Even so, the main draw of a bigger budget is to sign or develop the best riders. Vaughters points to how he missed out on signing Isaac del Toro to UAE as an example of the difficulty of competing against deeper pockets, and he acknowledges that EF “got lucky” with Ben Healy’s recent decision to extend his contract despite more lucrative offers from elsewhere.
Then again, perhaps they made their own luck on that one. Healy has long acknowledged that EF’s hands-off approach had chimed with his preferred way of working. It would be difficult to picture the Irishman ever signing up for Visma’s micro-management.
“He decided to make a loyal and emotional decision versus like a purely financial one, which is unusual in this day and age in cycling,” Vaughters says. “But that’s not going to happen every time.”
Searching for sponsors is nothing new for Vaughters, who has been courting backers for his team since it began life in 2003 as a junior team sponsored by Denver-based magazine 5280. The difference this time, however, is that the process is a public one.

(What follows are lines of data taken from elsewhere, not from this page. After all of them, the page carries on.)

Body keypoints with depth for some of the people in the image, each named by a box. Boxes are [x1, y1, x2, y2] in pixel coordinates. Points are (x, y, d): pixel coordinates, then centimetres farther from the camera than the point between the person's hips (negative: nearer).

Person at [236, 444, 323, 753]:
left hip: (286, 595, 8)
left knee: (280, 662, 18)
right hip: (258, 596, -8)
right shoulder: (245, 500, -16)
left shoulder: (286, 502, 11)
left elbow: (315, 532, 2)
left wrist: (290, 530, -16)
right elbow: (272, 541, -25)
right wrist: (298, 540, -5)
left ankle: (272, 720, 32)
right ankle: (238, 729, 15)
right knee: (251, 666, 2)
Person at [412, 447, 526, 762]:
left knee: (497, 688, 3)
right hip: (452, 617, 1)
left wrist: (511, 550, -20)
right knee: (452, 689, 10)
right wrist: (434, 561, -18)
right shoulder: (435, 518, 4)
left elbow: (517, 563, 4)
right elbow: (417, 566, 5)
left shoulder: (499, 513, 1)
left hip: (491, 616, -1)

Rather than approach prospective sponsors individually, Vaughters essentially put out a call for tender.
“The response has been really, really good, but we are early, and we knew that – people aren’t at the decision-making points for their 2027 budgets yet,” he says.
EF’s own decision-making is fluid too. While the naming rights of the team are on sale, the placement of any new sponsor’s name would ultimately depend on how much they are willing to pay for the privilege. With EF’s current budget assured for the coming seasons, this is a rare occasion where cycling sponsorship is almost a seller’s market.

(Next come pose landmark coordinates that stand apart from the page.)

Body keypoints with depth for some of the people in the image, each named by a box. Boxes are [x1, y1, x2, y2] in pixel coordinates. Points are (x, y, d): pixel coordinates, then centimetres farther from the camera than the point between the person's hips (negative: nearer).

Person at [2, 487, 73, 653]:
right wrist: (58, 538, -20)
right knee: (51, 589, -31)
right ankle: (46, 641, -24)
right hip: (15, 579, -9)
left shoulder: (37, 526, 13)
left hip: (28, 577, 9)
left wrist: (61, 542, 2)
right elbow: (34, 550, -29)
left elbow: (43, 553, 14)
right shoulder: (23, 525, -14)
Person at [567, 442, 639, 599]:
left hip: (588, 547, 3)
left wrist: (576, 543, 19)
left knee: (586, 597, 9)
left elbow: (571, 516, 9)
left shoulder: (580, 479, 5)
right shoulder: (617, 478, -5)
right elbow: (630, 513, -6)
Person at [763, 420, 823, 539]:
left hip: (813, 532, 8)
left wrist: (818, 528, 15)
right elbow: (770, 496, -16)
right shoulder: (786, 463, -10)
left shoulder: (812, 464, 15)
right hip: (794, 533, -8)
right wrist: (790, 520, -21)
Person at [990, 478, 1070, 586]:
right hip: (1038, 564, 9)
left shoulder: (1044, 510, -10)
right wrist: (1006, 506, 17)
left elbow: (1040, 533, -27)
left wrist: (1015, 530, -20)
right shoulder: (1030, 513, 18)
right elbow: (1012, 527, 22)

“There’s not a set price, there’s a number of different ways we can go about it,” Vaughters says. “It just depends on what somebody wants. They might very price sensitive and say they just want to be the second name after EF, or they might say they want the whole name, and they want to change the colour of the uniform to blue. If that happens – blue would be pretty boring – but if that happens, that price tag is much larger. So it depends on what they want.”
“The idea here is, as we say in Colorado, to put us within spitting distance of where the biggest teams are.”
What EF want, meanwhile, is to win both Tours within the next decade. With Cédrine Kerbaol and world champion Magdeleine Vallieres already on the roster at EF Education-Oatly, the Tour de France Femmes seems the more attainable target in the here and now, while the men’s Tour looks set to be a longer-term target. But that’s part of the appeal of the project.
“The idea here is to, well, as we say in Colorado, put us within spitting distance of where the biggest teams are, then figure out a creative and kind of weird way to pull off an upset victory at the Tour de France like the Giro in 2012, in our own sort of creative, fun, non-sequitur way,” Vaughters says.
The stakes are higher, but the story is familiar.